## AIM OF THE EXERCISE:
Each record needs to be retyped exactly, though its pictures should not appear.

## GIVEN RECORDS:
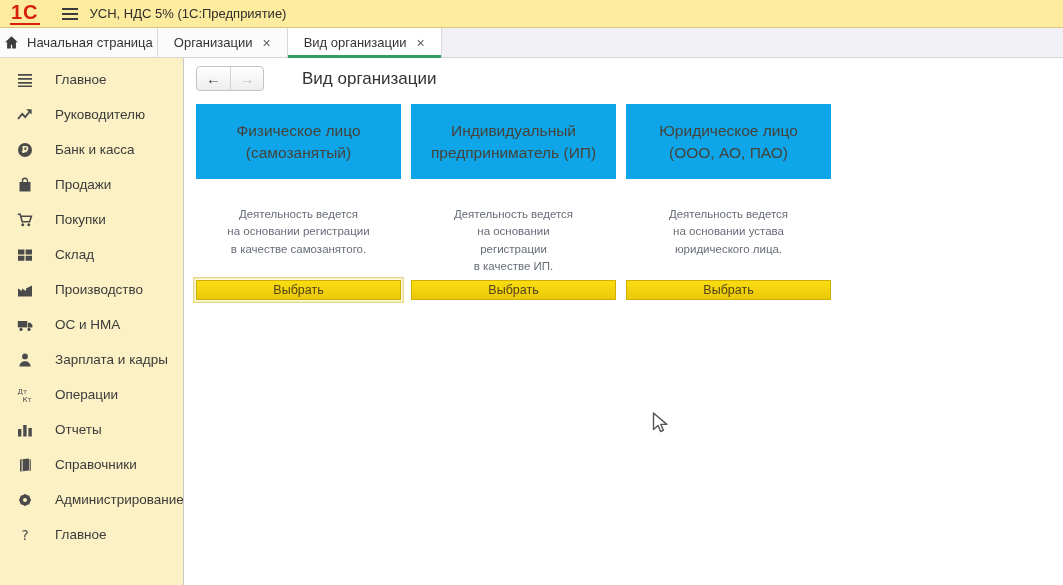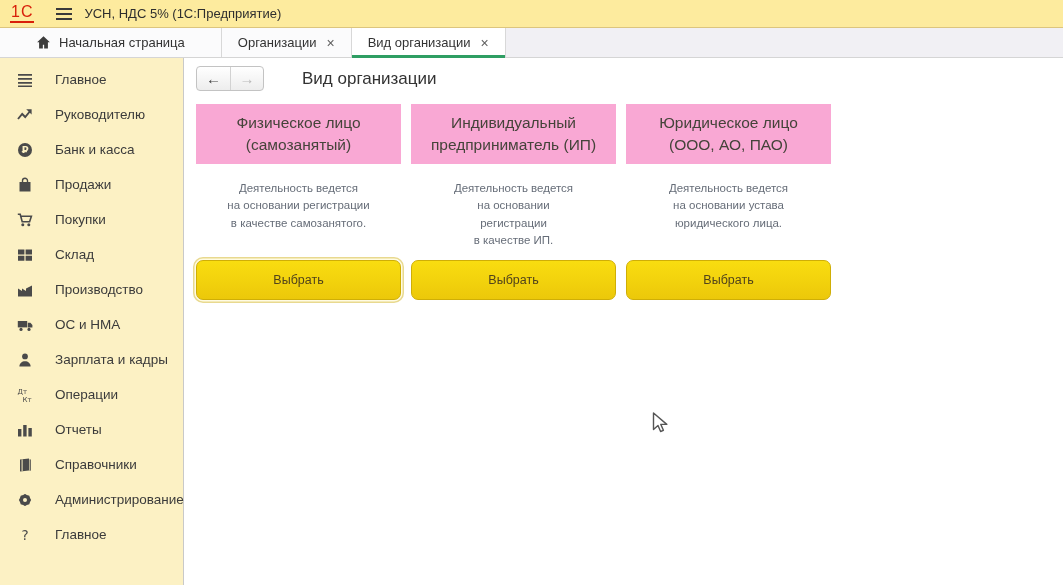"1С" .logo { font-size: 16px -> 20px; font-weight: normal -> bold }
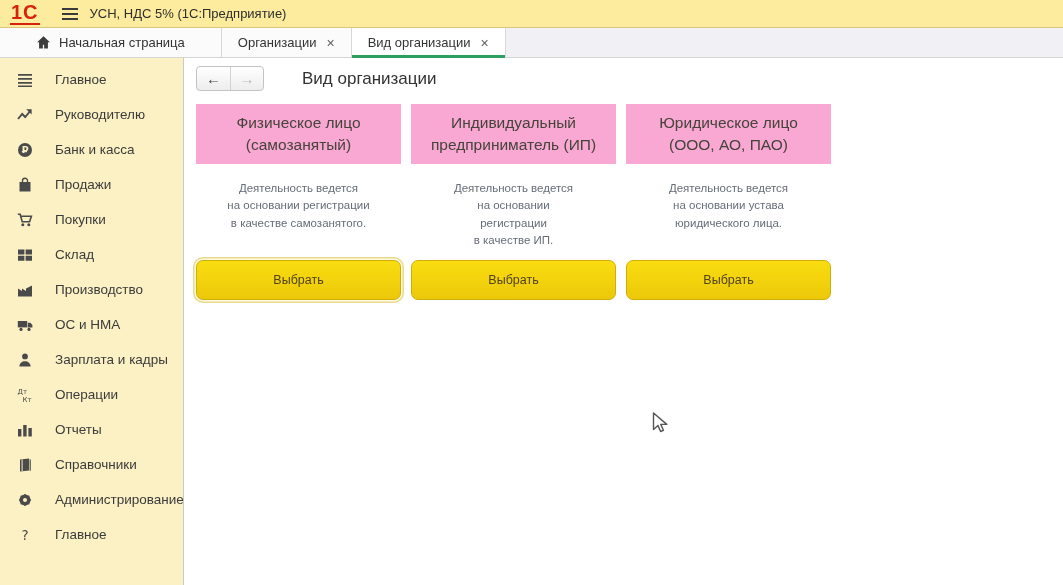"Начальная страница" .tab:first-child { padding: 0 36px -> 0 4px }
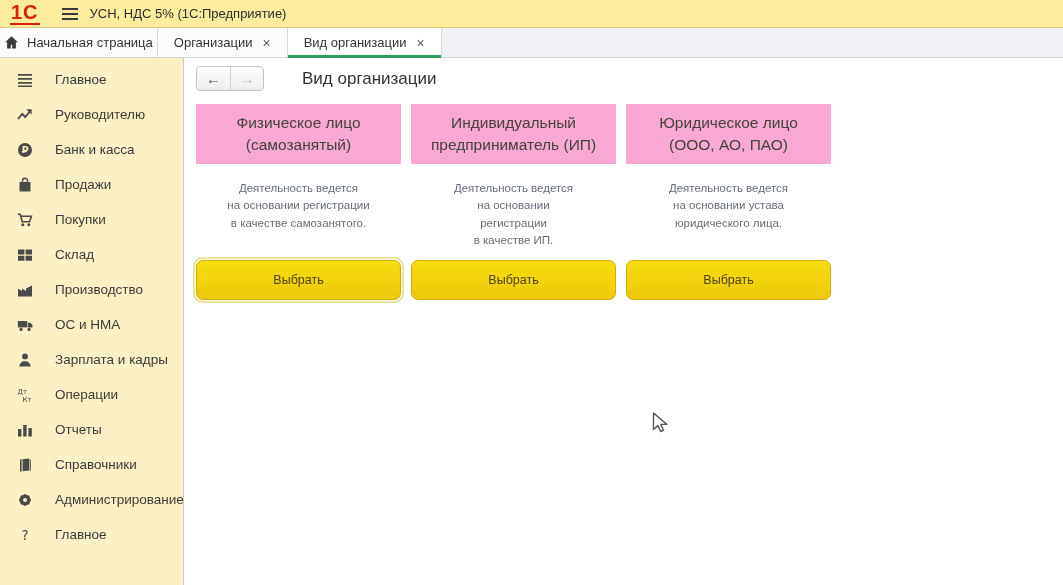"Физическое лицо" .card-head { background: #f9a8d4 -> #0ea5e9; height: 60px -> 75px }
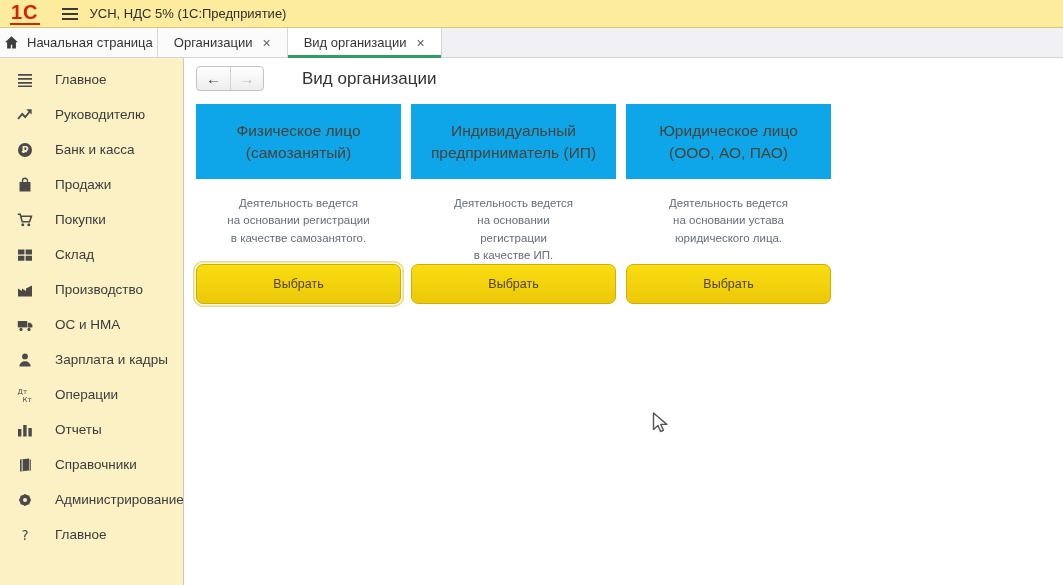"Деятельность ведется" .card-desc { margin-top: 16px -> 27px }
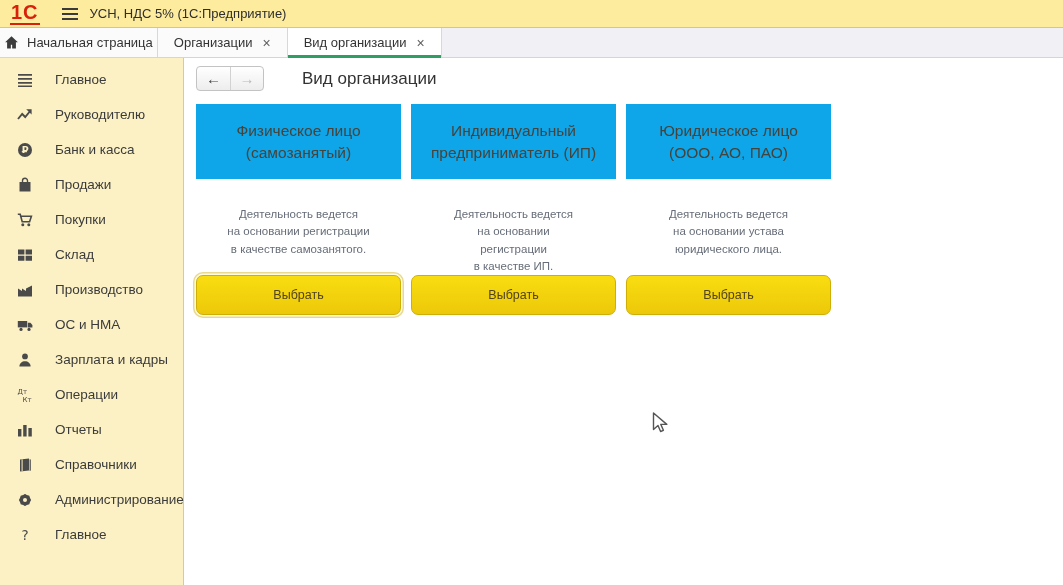"Выбрать" .choose-btn { border-radius: 7px -> 0; height: 40px -> 20px }
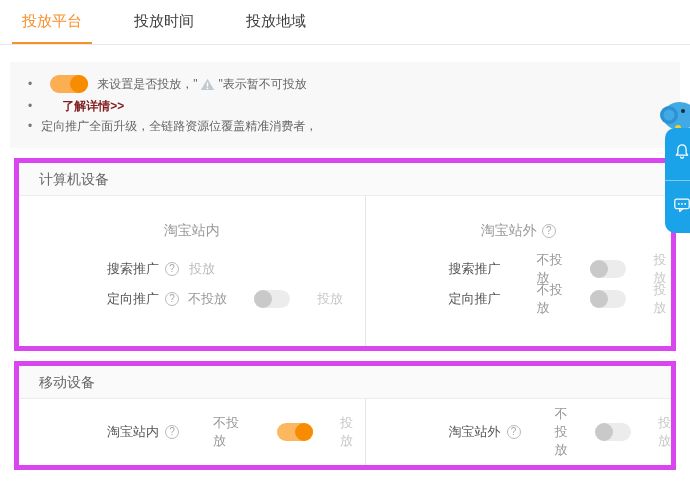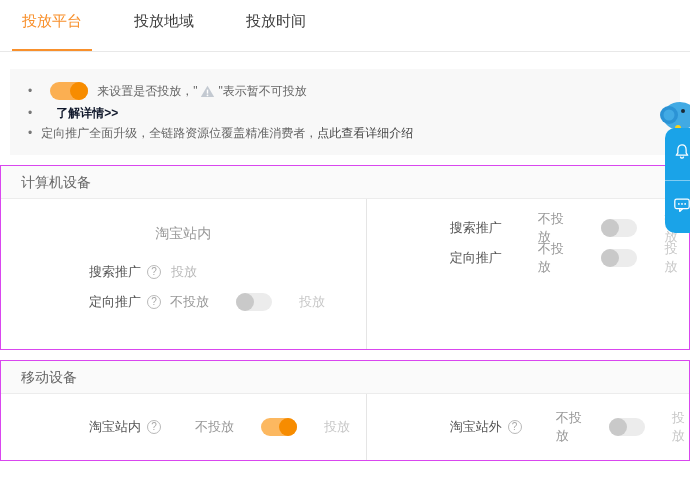"投放平台" .tabbar { height: 52px -> 45px }
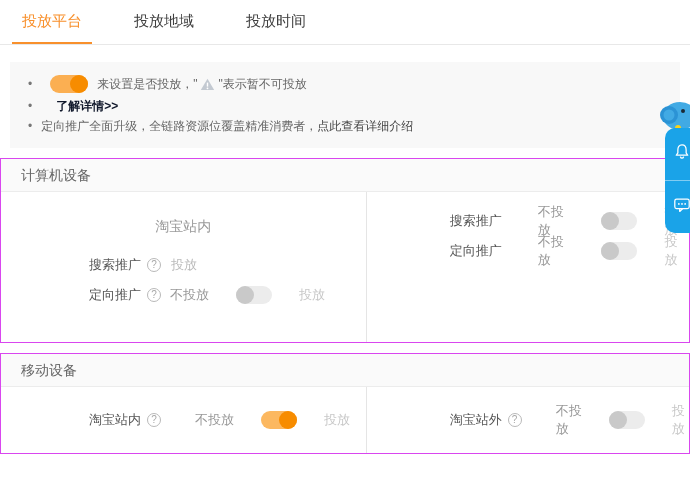"投放地域" div.tab { order: before "投放时间" -> after "投放时间" }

## WORKED SOLUTION:
"1С" .logo { font-size: 16px -> 20px; font-weight: normal -> bold }
"Начальная страница" .tab:first-child { padding: 0 36px -> 0 4px }
"Физическое лицо" .card-head { background: #f9a8d4 -> #0ea5e9; height: 60px -> 75px }
"Деятельность ведется" .card-desc { margin-top: 16px -> 27px }
"Выбрать" .choose-btn { border-radius: 7px -> 0; height: 40px -> 20px }
"投放平台" .tabbar { height: 52px -> 45px }
"投放地域" div.tab { order: before "投放时间" -> after "投放时间" }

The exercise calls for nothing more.